Alguns até dizem: maltratar os animais “estraga a matéria-prima” fornecida por eles.

Mas será que a violência explícita realmente é uma exceção? Ou é mais comum e abrange mais práticas do que o senso comum acredita?

A verdade sobre os maus tratos contra animais na pecuária

O problema desse argumento é que ele só considera maus tratos comportamentos tidos como desnecessários pelos zootecnistas, como chutar e espancar os animais.

Nós defensores dos Direitos Animais revelamos: existem muito mais violências nesse meio do que a agressão explícita.

Entre elas, incluem-se:

  • Mutilações múltiplas dos animais: amputação de testículos sem anestesia, cauda, chifres, parte do bico, penas das asas, dentes, pedaços das orelhas etc.;
  • Marcação a ferro em brasa ou mergulhado em nitrogênio líquido superfrio, queimando a pele do animal e lhe causando muita dor;
  • Confinamento em gaiolas e baias minúsculas;
  • Separação abrupta de filhotes de suas mães – a chamada desmama artificial;
  • Práticas como a muda forçada de galinhas;
  • Cruzamentos forçados (estupros) entre animais reprodutores;
  • Inseminação artificial de mamíferas e aves fêmeas, também um ato de violação sexual;
  • Confinamento de bezerros muito jovens para produção de vitela;
  • Tritura de pintinhos machos vivos, descartados por não terem serventia para donos de granjas de ovos;
  • Abate de todos os animais “de criação” no final de sua “vida produtiva”, incluindo mamíferas “leiteiras” e aves fêmeas “poedeiras”.

Mesmo as fazendas e granjas adeptas do “bem-estar animal”, aliás, conservam diversas dessas violências entre suas práticas, apesar de eliminarem ou diminuírem as mais aberrantes aos olhos dos consumidores.

Entre elas, estão o descarte de pintos machos – quando não são de raças mistas de corte e ovos – e o abate, dito “humanitário”, de todos os animais criados.

 Conclusão

A verdade é que não existe pecuária sem alguma forma de maltrato, de violência contra animais.

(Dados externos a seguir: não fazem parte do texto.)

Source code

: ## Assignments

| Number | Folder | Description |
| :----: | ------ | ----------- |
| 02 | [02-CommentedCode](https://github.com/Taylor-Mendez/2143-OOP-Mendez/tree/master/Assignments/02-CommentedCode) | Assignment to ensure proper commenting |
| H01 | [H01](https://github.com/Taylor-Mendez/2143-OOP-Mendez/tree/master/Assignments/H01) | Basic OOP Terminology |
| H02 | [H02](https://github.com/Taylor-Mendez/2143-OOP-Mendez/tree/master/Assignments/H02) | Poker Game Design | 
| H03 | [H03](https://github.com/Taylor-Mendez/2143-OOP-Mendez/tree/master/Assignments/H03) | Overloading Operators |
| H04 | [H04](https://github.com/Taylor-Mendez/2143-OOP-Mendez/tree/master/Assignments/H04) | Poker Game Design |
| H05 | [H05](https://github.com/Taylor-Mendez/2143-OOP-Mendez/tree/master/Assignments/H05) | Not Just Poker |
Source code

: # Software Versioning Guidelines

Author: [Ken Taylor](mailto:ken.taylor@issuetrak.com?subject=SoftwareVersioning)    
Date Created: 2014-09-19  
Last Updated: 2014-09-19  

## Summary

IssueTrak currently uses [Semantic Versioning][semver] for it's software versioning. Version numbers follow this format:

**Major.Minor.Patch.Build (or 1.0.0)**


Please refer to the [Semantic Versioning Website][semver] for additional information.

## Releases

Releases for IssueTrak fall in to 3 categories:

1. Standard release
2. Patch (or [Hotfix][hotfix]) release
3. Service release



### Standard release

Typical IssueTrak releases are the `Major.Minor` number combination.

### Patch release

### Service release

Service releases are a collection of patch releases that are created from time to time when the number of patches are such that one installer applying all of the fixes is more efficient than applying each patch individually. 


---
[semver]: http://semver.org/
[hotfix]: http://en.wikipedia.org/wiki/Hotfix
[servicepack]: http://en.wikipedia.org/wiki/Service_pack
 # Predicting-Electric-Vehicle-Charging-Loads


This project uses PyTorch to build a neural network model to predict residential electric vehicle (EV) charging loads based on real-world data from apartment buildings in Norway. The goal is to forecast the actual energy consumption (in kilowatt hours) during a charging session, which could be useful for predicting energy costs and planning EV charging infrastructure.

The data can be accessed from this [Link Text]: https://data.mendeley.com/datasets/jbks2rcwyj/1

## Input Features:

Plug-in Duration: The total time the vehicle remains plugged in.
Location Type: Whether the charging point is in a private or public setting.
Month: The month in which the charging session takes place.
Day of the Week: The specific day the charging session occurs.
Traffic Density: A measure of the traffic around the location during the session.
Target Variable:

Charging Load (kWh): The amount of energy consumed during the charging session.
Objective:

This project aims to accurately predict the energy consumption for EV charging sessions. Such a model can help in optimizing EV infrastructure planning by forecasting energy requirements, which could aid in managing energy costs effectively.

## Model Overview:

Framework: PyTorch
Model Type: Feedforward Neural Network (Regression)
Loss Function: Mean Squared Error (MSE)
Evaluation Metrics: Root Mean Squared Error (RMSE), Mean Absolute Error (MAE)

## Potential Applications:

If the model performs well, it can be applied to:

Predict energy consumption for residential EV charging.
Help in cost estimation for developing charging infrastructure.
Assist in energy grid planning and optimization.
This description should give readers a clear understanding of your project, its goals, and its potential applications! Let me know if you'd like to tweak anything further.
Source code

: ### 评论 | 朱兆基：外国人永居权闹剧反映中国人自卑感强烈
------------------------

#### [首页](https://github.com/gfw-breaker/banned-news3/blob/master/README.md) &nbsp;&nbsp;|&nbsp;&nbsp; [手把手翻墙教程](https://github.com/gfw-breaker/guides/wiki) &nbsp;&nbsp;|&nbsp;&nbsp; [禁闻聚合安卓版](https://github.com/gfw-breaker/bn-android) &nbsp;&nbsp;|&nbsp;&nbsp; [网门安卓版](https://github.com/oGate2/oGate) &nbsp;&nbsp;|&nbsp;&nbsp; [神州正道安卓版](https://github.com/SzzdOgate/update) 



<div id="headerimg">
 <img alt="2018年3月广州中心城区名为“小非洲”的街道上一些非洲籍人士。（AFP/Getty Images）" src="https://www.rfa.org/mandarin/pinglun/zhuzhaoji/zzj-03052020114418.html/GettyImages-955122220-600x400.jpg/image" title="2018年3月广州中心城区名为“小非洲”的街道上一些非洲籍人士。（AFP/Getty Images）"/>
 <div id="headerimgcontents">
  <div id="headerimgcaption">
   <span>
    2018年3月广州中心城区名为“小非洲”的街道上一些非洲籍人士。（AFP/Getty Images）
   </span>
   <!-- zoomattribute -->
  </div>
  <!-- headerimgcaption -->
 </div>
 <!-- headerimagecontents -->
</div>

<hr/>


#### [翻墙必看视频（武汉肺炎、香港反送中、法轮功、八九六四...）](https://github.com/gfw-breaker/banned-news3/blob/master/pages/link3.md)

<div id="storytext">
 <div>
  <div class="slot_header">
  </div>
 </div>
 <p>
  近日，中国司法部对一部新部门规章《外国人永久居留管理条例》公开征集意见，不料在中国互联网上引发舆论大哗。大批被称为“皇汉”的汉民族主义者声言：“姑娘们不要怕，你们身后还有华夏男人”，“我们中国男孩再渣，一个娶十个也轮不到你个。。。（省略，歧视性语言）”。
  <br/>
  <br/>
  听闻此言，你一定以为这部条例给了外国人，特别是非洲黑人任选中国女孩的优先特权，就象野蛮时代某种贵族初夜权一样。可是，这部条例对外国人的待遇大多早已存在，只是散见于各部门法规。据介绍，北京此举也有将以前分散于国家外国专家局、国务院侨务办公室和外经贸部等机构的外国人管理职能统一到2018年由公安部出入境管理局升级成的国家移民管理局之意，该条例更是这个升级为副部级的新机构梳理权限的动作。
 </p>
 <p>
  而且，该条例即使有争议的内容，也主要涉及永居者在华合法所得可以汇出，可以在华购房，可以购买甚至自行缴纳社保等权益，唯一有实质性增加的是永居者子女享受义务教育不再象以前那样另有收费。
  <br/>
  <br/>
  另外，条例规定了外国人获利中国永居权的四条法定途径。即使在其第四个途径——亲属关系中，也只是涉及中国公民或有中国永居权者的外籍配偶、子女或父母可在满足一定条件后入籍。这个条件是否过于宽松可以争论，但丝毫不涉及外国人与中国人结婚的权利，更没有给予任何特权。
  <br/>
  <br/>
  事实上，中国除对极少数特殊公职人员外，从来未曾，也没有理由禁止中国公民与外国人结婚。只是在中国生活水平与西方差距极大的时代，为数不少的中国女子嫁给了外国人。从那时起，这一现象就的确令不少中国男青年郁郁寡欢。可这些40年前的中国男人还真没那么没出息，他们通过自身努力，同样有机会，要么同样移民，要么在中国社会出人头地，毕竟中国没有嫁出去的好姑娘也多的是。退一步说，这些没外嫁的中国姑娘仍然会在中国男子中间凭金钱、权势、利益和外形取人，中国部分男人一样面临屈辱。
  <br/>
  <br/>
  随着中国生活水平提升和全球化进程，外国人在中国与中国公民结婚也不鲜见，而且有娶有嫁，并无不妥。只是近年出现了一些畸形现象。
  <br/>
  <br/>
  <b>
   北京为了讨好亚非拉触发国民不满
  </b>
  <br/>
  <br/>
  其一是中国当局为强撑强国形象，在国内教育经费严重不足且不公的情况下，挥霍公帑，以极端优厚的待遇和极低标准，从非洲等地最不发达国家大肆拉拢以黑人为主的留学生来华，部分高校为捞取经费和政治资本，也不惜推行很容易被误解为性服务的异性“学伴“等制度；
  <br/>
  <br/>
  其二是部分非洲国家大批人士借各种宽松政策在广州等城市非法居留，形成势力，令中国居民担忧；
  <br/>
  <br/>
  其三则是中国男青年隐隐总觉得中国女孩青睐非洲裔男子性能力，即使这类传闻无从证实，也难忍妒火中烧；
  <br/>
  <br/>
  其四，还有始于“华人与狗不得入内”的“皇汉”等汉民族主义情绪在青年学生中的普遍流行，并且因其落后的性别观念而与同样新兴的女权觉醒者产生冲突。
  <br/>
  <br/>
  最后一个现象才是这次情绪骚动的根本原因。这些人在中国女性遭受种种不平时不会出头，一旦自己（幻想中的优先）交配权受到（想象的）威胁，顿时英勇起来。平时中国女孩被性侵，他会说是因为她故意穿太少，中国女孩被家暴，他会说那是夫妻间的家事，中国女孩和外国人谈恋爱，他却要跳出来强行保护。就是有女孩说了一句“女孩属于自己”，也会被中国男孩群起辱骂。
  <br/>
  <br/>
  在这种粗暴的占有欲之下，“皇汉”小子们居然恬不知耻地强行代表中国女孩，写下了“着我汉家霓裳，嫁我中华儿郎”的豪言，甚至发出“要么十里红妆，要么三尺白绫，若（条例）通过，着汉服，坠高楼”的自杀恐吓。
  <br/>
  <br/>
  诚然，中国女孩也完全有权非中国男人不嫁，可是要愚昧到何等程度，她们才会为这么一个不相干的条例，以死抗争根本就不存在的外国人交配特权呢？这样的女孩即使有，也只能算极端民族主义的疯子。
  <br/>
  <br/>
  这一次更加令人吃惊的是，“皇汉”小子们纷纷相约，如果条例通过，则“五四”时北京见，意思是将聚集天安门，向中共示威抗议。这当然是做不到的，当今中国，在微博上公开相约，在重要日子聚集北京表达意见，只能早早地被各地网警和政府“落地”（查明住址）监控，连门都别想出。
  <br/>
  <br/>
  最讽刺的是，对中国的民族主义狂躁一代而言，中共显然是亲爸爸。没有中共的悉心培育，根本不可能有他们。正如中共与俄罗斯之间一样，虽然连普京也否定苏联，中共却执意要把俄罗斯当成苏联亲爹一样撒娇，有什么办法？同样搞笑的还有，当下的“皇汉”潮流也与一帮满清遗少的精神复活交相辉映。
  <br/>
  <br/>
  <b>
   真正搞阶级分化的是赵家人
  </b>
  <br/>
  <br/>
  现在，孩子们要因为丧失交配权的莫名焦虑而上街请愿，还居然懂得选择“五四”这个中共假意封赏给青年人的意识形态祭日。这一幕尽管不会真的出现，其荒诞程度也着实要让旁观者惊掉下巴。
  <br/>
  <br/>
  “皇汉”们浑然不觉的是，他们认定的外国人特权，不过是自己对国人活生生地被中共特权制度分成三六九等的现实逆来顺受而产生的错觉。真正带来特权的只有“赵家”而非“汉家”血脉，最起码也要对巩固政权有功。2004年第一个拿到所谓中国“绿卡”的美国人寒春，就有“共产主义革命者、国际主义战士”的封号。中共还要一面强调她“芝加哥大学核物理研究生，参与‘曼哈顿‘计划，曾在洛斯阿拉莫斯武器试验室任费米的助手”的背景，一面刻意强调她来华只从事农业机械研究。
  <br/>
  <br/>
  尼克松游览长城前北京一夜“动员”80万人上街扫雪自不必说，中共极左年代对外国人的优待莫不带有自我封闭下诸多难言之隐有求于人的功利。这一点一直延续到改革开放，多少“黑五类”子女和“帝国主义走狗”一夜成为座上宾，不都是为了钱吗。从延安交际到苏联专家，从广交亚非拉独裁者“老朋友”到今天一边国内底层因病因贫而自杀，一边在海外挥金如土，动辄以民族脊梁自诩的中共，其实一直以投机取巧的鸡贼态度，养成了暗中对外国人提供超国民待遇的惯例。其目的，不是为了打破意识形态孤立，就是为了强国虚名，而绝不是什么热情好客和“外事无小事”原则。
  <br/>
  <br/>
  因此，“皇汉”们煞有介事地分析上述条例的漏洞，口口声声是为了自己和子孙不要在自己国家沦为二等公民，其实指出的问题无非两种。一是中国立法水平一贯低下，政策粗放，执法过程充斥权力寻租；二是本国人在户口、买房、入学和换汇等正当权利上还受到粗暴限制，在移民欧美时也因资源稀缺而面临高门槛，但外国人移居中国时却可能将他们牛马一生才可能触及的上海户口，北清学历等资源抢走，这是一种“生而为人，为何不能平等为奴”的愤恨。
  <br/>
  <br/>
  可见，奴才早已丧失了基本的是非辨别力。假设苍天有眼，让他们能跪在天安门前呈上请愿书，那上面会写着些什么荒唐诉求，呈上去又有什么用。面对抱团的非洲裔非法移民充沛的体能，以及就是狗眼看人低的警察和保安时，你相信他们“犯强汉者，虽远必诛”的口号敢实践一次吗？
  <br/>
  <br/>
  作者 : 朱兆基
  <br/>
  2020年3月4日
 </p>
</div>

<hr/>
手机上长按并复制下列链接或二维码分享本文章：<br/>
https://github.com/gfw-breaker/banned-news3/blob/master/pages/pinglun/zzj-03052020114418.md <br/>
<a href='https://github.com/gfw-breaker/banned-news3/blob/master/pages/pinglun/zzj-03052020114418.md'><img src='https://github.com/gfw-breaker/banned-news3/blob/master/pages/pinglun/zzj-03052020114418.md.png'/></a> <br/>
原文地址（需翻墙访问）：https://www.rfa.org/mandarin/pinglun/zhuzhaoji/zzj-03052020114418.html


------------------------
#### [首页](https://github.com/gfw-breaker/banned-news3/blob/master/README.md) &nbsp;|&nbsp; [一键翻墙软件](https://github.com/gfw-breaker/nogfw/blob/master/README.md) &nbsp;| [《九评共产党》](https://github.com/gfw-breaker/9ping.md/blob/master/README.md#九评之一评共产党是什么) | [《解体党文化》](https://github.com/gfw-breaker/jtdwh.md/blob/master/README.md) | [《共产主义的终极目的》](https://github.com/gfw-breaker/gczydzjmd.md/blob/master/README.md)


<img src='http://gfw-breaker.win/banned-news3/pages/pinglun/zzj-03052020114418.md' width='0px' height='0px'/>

A própria existência da pecuária é alicerçada na violência contra esses seres, no uso violador de seus corpos.

Por isso, se você é uma pessoa que evita consumir produtos que implicaram maus tratos, não há nenhuma razão para continuar consumindo produtos de origem animal. A única forma de livrar seu consumo de toda e qualquer violência contra animais é tornar-se vegano.